Rétroactes. Fondée en 1986, l’Association des Psychologues Praticiens d’Orientation Psychanalytique (APPPsy) est l’une des trois fédérations professionnelles de psychologues agréées. C’est la seule à n’être composée que de psychologues cliniciens psychothérapeutes. Au nom de l’autonomie de la psychologie clinique et de la spécificité des professions de la santé mentale, elle fait échouer, en 2001, un projet de loi paramédicalisant déposé par la ministre Aelvoet. Il s’ensuit un dialogue de quinze ans avec les ministres Demotte et Onkelinx, ainsi qu’avec la plupart des associations concernées. Non corporatiste, l’APPPsy s’efforce de faire reconnaître la spécificité du champ de la santé mentale. Dans cet élan, elle propose la création d’un Conseil Supérieur de la Santé Mentale où devraient se voir représentés les acteurs du terrain réel : psychologues, médecins généralistes, psychothérapeutes, psychiatres, pédagogues, éducateurs, infirmiers, travailleurs sociaux, criminologues, etc. À cet organe devrait s’adjoindre un Conseil de la Psychothérapie chargé de la qualité des formations. La loi Onkelinx valide cette perspective.

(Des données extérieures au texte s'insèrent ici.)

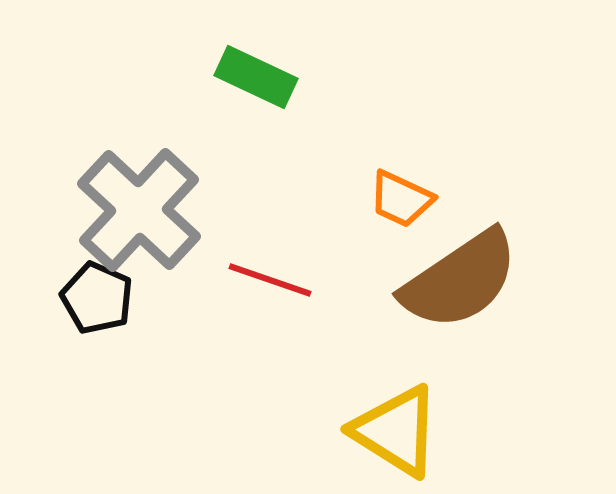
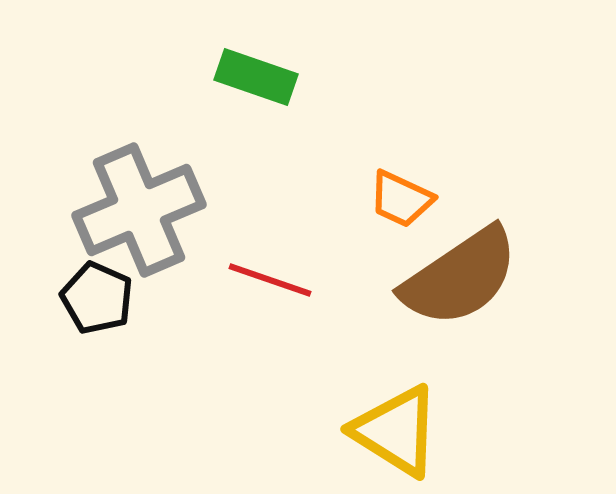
green rectangle: rotated 6 degrees counterclockwise
gray cross: rotated 24 degrees clockwise
brown semicircle: moved 3 px up
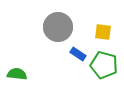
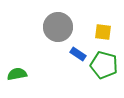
green semicircle: rotated 18 degrees counterclockwise
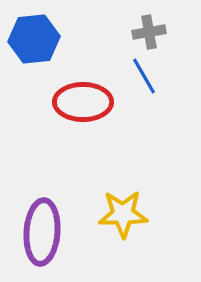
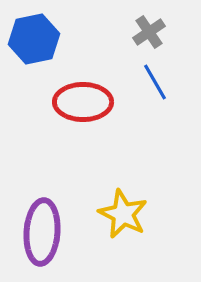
gray cross: rotated 24 degrees counterclockwise
blue hexagon: rotated 6 degrees counterclockwise
blue line: moved 11 px right, 6 px down
yellow star: rotated 27 degrees clockwise
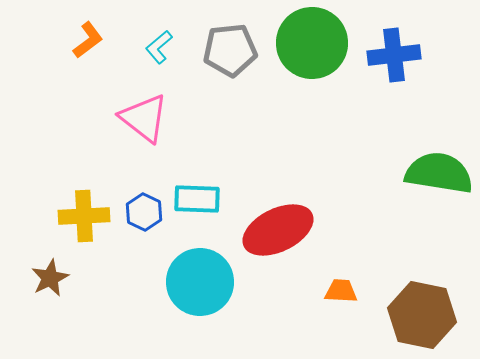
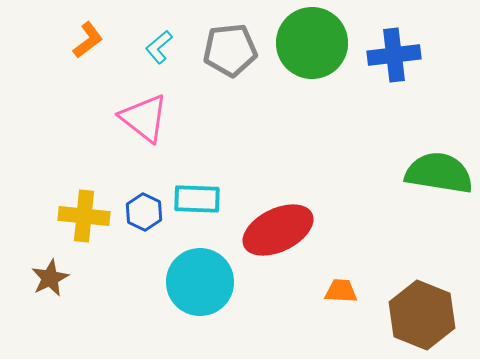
yellow cross: rotated 9 degrees clockwise
brown hexagon: rotated 10 degrees clockwise
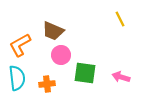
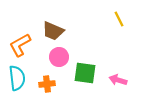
yellow line: moved 1 px left
pink circle: moved 2 px left, 2 px down
pink arrow: moved 3 px left, 3 px down
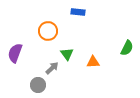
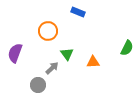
blue rectangle: rotated 16 degrees clockwise
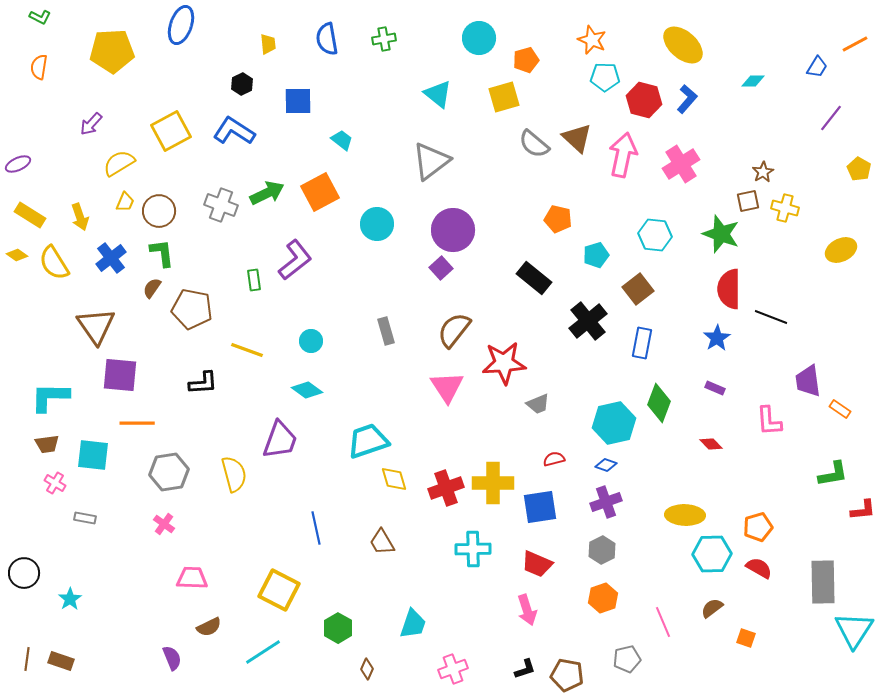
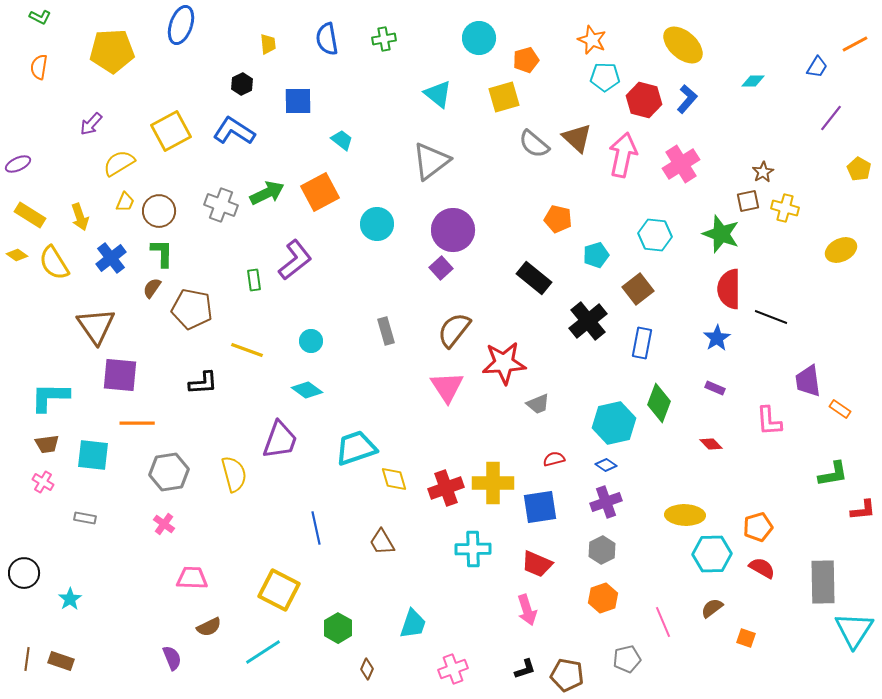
green L-shape at (162, 253): rotated 8 degrees clockwise
cyan trapezoid at (368, 441): moved 12 px left, 7 px down
blue diamond at (606, 465): rotated 15 degrees clockwise
pink cross at (55, 483): moved 12 px left, 1 px up
red semicircle at (759, 568): moved 3 px right
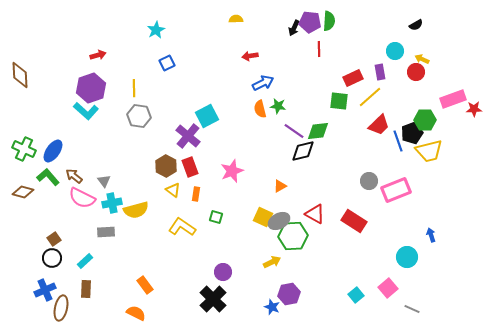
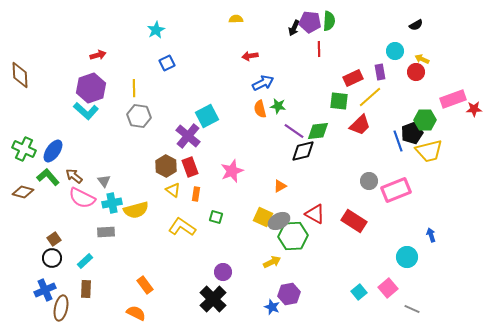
red trapezoid at (379, 125): moved 19 px left
cyan square at (356, 295): moved 3 px right, 3 px up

En 2016, Maggie De Block annonce solennellement aux psychologues qu’ils font désormais partie des «professions de la santé». En réalité, il y a plus de quarante ans qu’ils y sont — via leur appartenance, par exemple, au cadre des Services de Santé Mentale. De plus, leur «promotion» coûte cher : consentir à un statut de sous-traitant et de sous-médecin, renoncer à un secret professionnel en accord avec leur pratique, travailler sur ordonnance pour obtenir un semblant d’intervention INAMI (4 séances à 11€ pour «troubles légers» entre 18 et 65 ans, renouvelables une fois sur avis d’un expert). Bref, il s’agit de se soumettre à la techno-médecine managériale des organes, sans même bénéficier de l’autonomie clinique et de la sécurité financière des dentistes. Le Conseil Supérieur, pour sa part, se voit réduit à une instance corporatiste de médecins, psychologues et orthopédagogues. S’il compte quelques professionnels de valeur, sa composition est totalement arbitraire. Chargé de statuer en secret (sic) sur la psychologie clinique et la psychothérapie, il interdit l’accès à l’association à laquelle il doit le jour (APPPsy) — sous prétexte qu’elle n’est composée que de psychologues cliniciens psychothérapeutes (sic). Sa présidente enfin - sortie comme un lapin du chapeau de Madame De Block - est la même qui, à la présidence de la Fédération Belge des Psychologues (BFP), œuvrait déjà en secret, du temps de Magda Aelvoet, à leur paramédicalisation.